Приехав домой, мы отвязали елку и занесли ее внутрь. Подставку мы тоже купили, и я придерживала ствол, пока мама смотрела, ровно ли все стоит. Как только установили елку, то сразу сняли гирлянды с фикуса и украсили нашу пихту. Остаток дня мы провели, делая попкорн и нанизывая его на веревочки. Потом мама заявила, что она устала, и пошла спать. А я села на диван и стала есть оставшийся попкорн, глядя на елку. Я вспомнила, какая елка стояла у Томаса, — гораздо больше нашей и симпатичнее. Интересно, подумала я, есть ли у елок чувства? Если да, то наверняка наша елка не захотела бы проводить Рождество с нами.

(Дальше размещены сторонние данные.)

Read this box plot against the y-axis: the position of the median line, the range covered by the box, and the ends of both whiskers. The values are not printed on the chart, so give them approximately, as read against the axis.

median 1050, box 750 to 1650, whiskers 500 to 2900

Около четырех в дверь позвонили, и я, поставив миску с попкорном на пол, пошла открывать. Это была Мелина, и в руках она держала подарок.
— Привет! — поздоровалась она. — Вот, пришла вручить тебе маленький подарок на Рождество.
— О, — произнесла я, — спасибо! — Мне стало неудобно, потому что для нее у меня подарка не было. — Я положу его под елку, — сказала я, беря в руки коробку.
— Нет-нет, не надо. Открой прямо сейчас.
— Сейчас? — переспросила я.
— А почему бы и нет?
— Хорошо, — я начала снимать упаковку.
— Да сорви ты ее! — улыбаясь, посоветовала Мелина. Внутри оказалась большая книга под названием “Меняется тело — меняется жизнь”. На обложке красовалась фотография толпы улыбающихся подростков.
— Это чтобы ты понимала, что происходит с твоим телом, — пояснила Мелина.
— Спасибо, — поблагодарила я, листая страницы. Книжка показалась мне интересной.
— Джасира? — раздался сзади голос мамы.
Я обернулась.
Она, совсем сонная, вышла из гостиной.
— С кем ты говоришь?
— Это Мелина. Наша соседка.
— О, — сказала Мелина, — извините. Я думала, Джасира одна дома.
— Мама приехала к нам на Рождество, — объяснила я ей.
— О, — промолвила Мелина. Она, кажется, нервничала.
— Я — Гэйл, — представилась мама, протягивая руку.
— Мелина.
— Что это? — поинтересовалась мама, увидев у меня под мышкой зажатую книгу.
— Это подарок. От Мелины.
— Надеюсь, это ничего? — быстро спросила Мелина. — Я просто подумала, что такая книга будет ей полезна.
— Можно, я посмотрю? — спросила мама.
Я не сдвинулась с места, тогда мама сама подошла и взяла у меня книгу.
— Хм, — сказала она, увидев обложку.